(Given information)
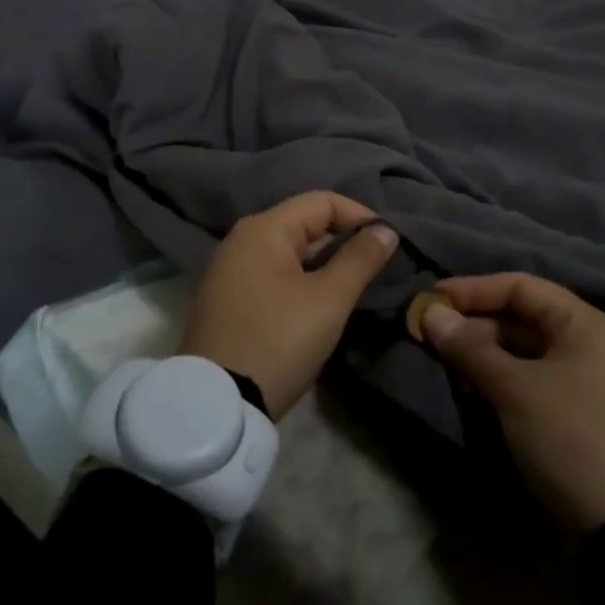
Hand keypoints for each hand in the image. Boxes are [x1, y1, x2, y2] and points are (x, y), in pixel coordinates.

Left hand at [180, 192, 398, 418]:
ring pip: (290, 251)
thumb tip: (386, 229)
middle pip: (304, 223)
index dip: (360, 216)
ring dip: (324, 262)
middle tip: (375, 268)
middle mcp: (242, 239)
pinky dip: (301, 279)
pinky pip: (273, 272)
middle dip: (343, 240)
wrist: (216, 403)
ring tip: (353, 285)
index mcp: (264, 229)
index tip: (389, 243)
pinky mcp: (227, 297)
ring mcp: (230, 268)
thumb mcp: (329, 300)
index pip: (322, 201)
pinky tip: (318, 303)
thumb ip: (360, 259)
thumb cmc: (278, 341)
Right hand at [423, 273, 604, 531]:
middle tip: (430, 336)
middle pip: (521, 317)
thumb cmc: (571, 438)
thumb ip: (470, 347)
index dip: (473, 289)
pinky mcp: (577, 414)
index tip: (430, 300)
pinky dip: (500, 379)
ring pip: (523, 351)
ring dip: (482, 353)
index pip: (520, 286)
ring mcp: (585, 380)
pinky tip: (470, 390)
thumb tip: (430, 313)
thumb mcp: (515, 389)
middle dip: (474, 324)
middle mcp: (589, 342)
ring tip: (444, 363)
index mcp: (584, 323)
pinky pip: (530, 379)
(End Given information)
(Given information)
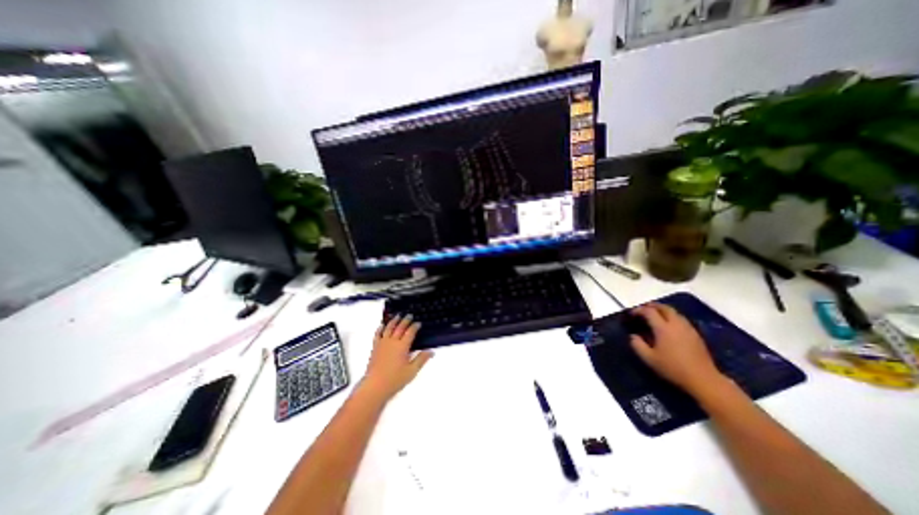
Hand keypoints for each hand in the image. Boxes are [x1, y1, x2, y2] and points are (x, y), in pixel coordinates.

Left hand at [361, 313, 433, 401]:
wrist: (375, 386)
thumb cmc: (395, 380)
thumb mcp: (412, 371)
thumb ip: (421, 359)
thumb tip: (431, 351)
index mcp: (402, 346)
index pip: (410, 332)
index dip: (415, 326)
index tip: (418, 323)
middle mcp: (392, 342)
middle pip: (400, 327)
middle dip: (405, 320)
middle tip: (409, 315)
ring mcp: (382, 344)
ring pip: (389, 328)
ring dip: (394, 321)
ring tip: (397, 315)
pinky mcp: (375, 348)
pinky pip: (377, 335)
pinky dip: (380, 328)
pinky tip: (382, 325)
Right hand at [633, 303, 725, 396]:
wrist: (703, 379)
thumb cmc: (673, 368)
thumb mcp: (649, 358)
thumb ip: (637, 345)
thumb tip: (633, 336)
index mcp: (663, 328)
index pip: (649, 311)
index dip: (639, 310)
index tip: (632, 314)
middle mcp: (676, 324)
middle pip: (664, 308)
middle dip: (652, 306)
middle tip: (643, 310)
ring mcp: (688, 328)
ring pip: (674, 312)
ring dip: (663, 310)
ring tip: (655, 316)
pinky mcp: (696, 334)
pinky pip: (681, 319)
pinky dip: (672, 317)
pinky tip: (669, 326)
(End Given information)
(Given information)
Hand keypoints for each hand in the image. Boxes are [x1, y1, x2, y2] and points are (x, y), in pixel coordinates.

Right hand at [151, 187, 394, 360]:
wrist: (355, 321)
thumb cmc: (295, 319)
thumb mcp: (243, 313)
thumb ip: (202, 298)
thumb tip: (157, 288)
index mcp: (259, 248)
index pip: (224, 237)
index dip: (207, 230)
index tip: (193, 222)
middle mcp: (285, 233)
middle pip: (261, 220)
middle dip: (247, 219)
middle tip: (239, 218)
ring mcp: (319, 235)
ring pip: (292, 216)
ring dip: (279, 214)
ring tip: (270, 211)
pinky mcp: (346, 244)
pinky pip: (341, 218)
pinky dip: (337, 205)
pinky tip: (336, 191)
(End Given information)
All that belongs in the answer is the run of lines above from the line containing "thumb tip: (157, 288)" through the line containing "pinky tip: (336, 191)", exactly as written.

**Completed task**
thumb tip: (157, 288)
index mcp: (259, 248)
index pip: (224, 237)
index dip: (207, 230)
index tip: (193, 222)
middle mcp: (285, 233)
middle pip: (261, 220)
middle dip: (247, 219)
middle tip: (239, 218)
ring mcp: (319, 235)
ring pip: (292, 216)
ring dip: (279, 214)
ring tip: (270, 211)
pinky mcp: (346, 244)
pinky pip: (341, 218)
pinky dip: (337, 205)
pinky tip: (336, 191)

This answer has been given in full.